Google Goggles can do much the same thing but Goggles product manager Shailesh Nalawadi isn't that interested in AR: "We don't really see ourselves as working on augmented reality; we are working on visual search."
That's the way humans work, he points out, so it only makes sense for search to work visually. "80% of information is consumed visually, and not through any of the other senses. Why is it you have to translate and transcribe what you see into words?"
Although Nalawadi is realistic about what you can do with a phone camera today ("Image recognition is really hard although there's no shortage of Hollywood movies that show this as already achieved!"), he doesn't think we need location-aware spectacles or the digital contact lenses predicted to be on sale by 2020; as the name Goggle suggests, the phone is the viewer.
"You have these really fast computers that we all carry around in our pockets, that have capabilities you wouldn't have had in desktops a mere five or 10 years ago," he says.
"Of course, no matter how powerful these devices are, computer vision has a way of taking up all the CPU cycles you have so Goggles take care of the heavy lifting over in the cloud."
That only works because of mobile broadband connections and while Nalawadi calls the three to eight seconds recognition time that Goggles usually takes "pretty phenomenal" he admits "we also realise it is not enough because people's attention spans are really short."
Far from finished
Goggles is the fruit of three to five years of research and it's far from finished, he says.
"We struggled and we built this thing where you can move your camera, point it at an object and have it come back and tell you what it is that it's looking at. The reality is we're really far from that state."
What Nalawadi wants to do is much more ambitious than just layering information about where you are on screen; he wants visual search that can deal with the whole world.
"Primarily, he explains, "it's about extending the recognition capabilities of our computers. Right now we have a very narrow set of tens of millions of objects that we recognise but the world is much larger than tens of millions of objects and it's a phenomenal effort to try and get this info into our database and recognise it."
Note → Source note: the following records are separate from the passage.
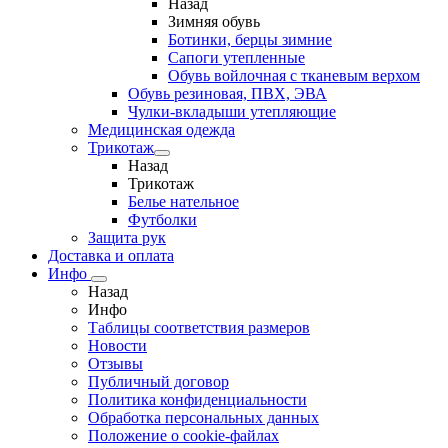
Назад
Зимняя обувь
Ботинки, берцы зимние
Сапоги утепленные
Обувь войлочная с тканевым верхом
Обувь резиновая, ПВХ, ЭВА
Чулки-вкладыши утепляющие
Медицинская одежда
Трикотаж
Назад
Трикотаж
Белье нательное
Футболки
Защита рук
Доставка и оплата
Инфо
Назад
Инфо
Таблицы соответствия размеров
Новости
Отзывы
Публичный договор
Политика конфиденциальности
Обработка персональных данных
Положение о cookie-файлах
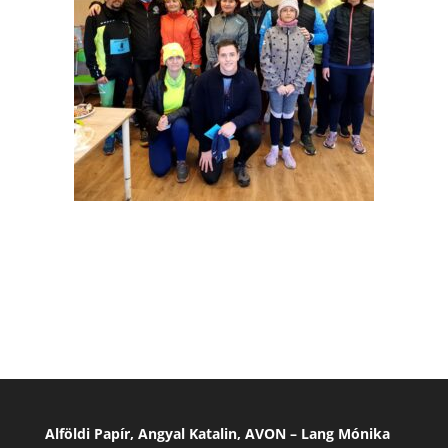
Alföldi Papír, Angyal Katalin, AVON – Lang Mónika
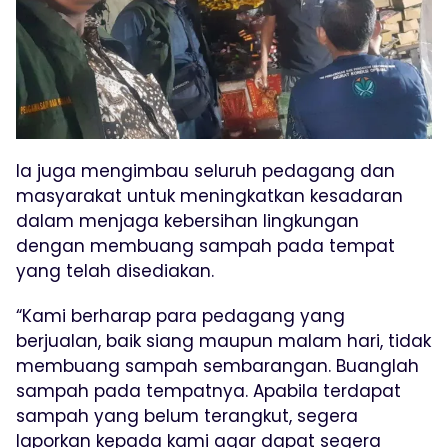
Ia juga mengimbau seluruh pedagang dan
masyarakat untuk meningkatkan kesadaran
dalam menjaga kebersihan lingkungan
dengan membuang sampah pada tempat
yang telah disediakan.
“Kami berharap para pedagang yang
berjualan, baik siang maupun malam hari, tidak
membuang sampah sembarangan. Buanglah
sampah pada tempatnya. Apabila terdapat
sampah yang belum terangkut, segera
laporkan kepada kami agar dapat segera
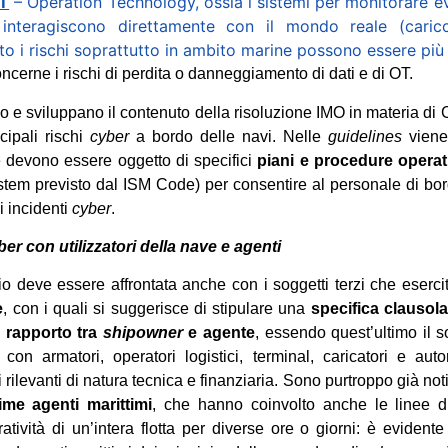
OT
– Operation Technology, ossia i sistemi per monitorare eve
 interagiscono direttamente con il mondo reale (caric
o i rischi soprattutto in ambito marine possono essere più r
oncerne i rischi di perdita o danneggiamento di dati e di OT.
o e sviluppano il contenuto della risoluzione IMO in materia di
cipali rischi
cyber
a bordo delle navi. Nelle
guidelines
viene
e devono essere oggetto di specifici
piani e procedure operat
m previsto dal ISM Code) per consentire al personale di bordo
 incidenti
cyber
.
er con utilizzatori della nave e agenti
hio deve essere affrontata anche con i soggetti terzi che eserc
e
, con i quali si suggerisce di stipulare una
specifica clausola
l
rapporto tra
shipowner
e agente
, essendo quest’ultimo il 
 con armatori, operatori logistici, terminal, caricatori e auto
ilevanti di natura tecnica e finanziaria. Sono purtroppo già noti
ime agenti marittimi
, che hanno coinvolto anche le linee d
atività di un’intera flotta per diverse ore o giorni: è evident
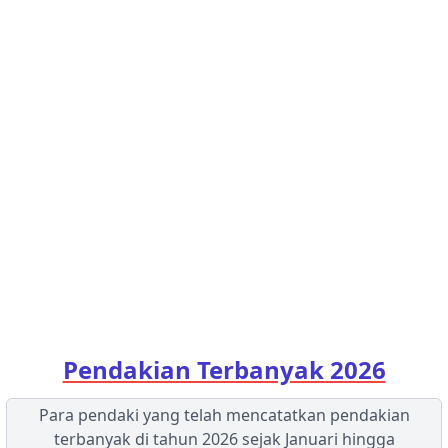
15
7
Pendakian Terbanyak 2026
Para pendaki yang telah mencatatkan pendakian
terbanyak di tahun 2026 sejak Januari hingga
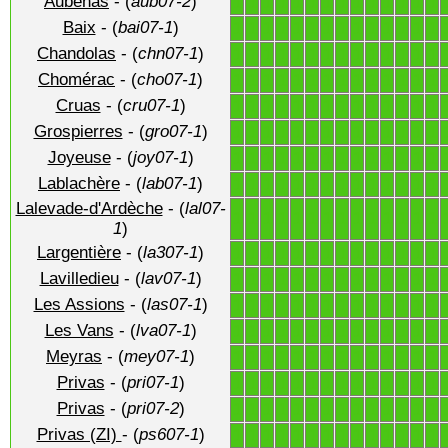
Aubenas
- (
aub07-2
)
1
1
1
1
1
1
1
1
1
1
1
1
1
1
Baix
- (
bai07-1
)
1
1
1
1
1
1
1
1
1
1
1
1
1
1
Chandolas
- (
chn07-1
)
1
1
1
1
1
1
1
1
1
1
1
1
1
1
Chomérac
- (
cho07-1
)
1
1
1
1
1
1
1
1
1
1
1
1
1
1
Cruas
- (
cru07-1
)
1
1
1
1
1
1
1
1
1
1
1
1
1
1
Grospierres
- (
gro07-1
)
1
1
1
1
1
1
1
1
1
1
1
1
1
1
Joyeuse
- (
joy07-1
)
1
1
1
1
1
1
1
1
1
1
1
1
1
1
Lablachère
- (
lab07-1
)
1
1
1
1
1
1
1
1
1
1
1
1
1
1
Lalevade-d'Ardèche
- (
lal07-
1
1
1
1
1
1
1
1
1
1
1
1
1
1
1
)
Largentière
- (
la307-1
)
1
1
1
1
1
1
1
1
1
1
1
1
1
1
Lavilledieu
- (
lav07-1
)
1
1
1
1
1
1
1
1
1
1
1
1
1
1
Les Assions
- (
las07-1
)
1
1
1
1
1
1
1
1
1
1
1
1
1
1
Les Vans
- (
lva07-1
)
1
1
1
1
1
1
1
1
1
1
1
1
1
1
Meyras
- (
mey07-1
)
1
1
1
1
1
1
1
1
1
1
1
1
1
1
Privas
- (
pri07-1
)
1
1
1
1
1
1
1
1
1
1
1
1
1
1
Privas
- (
pri07-2
)
1
1
1
1
1
1
1
1
1
1
1
1
1
1
Privas (ZI)
- (
ps607-1
)
1
1
1
1
1
1
1
1
1
1
1
1
1
1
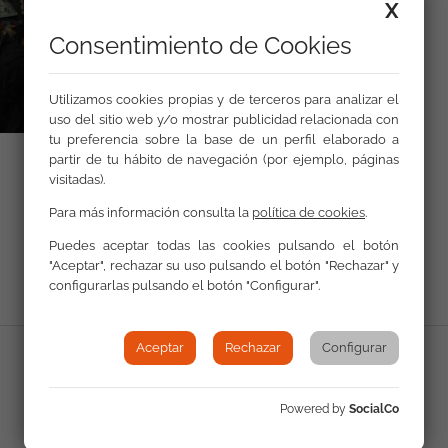
X
Consentimiento de Cookies
Utilizamos cookies propias y de terceros para analizar el
uso del sitio web y/o mostrar publicidad relacionada con
tu preferencia sobre la base de un perfil elaborado a
partir de tu hábito de navegación (por ejemplo, páginas
visitadas).
Para más información consulta la
política de cookies
.
Volver a Actualidad
Puedes aceptar todas las cookies pulsando el botón
"Aceptar", rechazar su uso pulsando el botón "Rechazar" y
configurarlas pulsando el botón "Configurar".
Aceptar
Rechazar
Configurar
Powered by
SocialCo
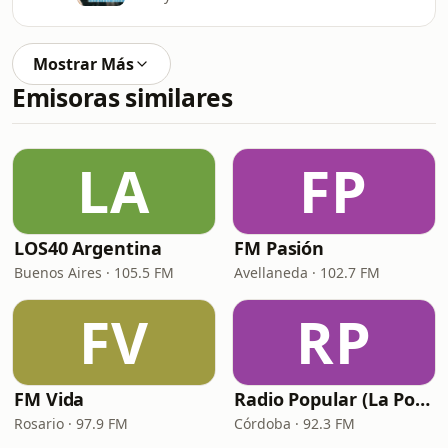
Mostrar Más
Emisoras similares
LA
FP
LOS40 Argentina
FM Pasión
Buenos Aires · 105.5 FM
Avellaneda · 102.7 FM
FV
RP
FM Vida
Radio Popular (La Popu)
Rosario · 97.9 FM
Córdoba · 92.3 FM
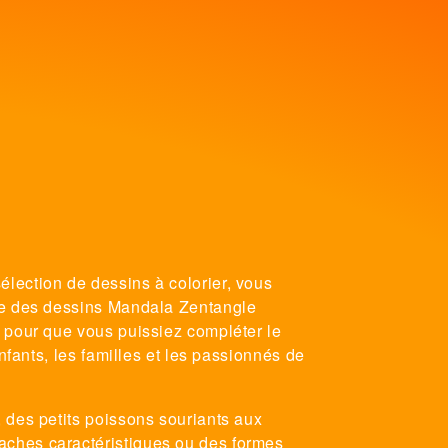
lection de dessins à colorier, vous
que des dessins Mandala Zentangle
, pour que vous puissiez compléter le
nfants, les familles et les passionnés de
 des petits poissons souriants aux
aches caractéristiques ou des formes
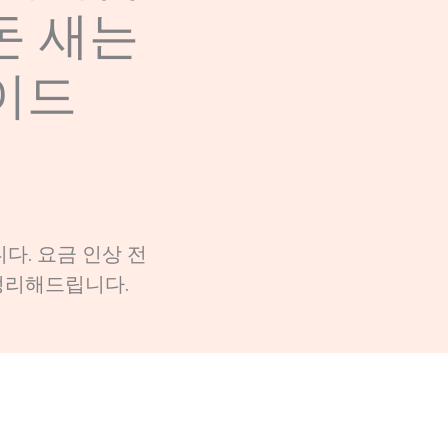
돈 새는
이드
다. 요금 인상 전
 정리해드립니다.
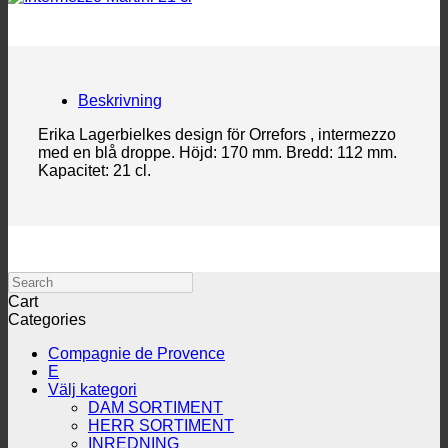
Beskrivning
Erika Lagerbielkes design för Orrefors , intermezzo
med en blå droppe. Höjd: 170 mm. Bredd: 112 mm.
Kapacitet: 21 cl.
Search
Cart
Categories
Compagnie de Provence
E
Välj kategori
DAM SORTIMENT
HERR SORTIMENT
INREDNING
SEE AND SEARCH: Goggles treats landmarks like logos and barcodes; it tells you what you're looking at and brings up search results
Over time Goggles will recognise plants and chess games, and soon it will translate text on things you see.
Making the database of images Goggles can match bigger is only the start. There's the basic search problem: "We are spending a lot of time on search quality; when there is a successful match, what are the relevant results that need to come back?"
A broader problem
But Nalawadi also wants to tackle the much broader problem. "Currently there is this notion that augmented reality is all about the display of curated geodata. I think there's way more information in that scene and you really need image recognition overlaid on top of this to give more information of what is going on around you."
He also thinks image recognition will make the augmented reality experience better than the approximate position today's smartphones can calculate.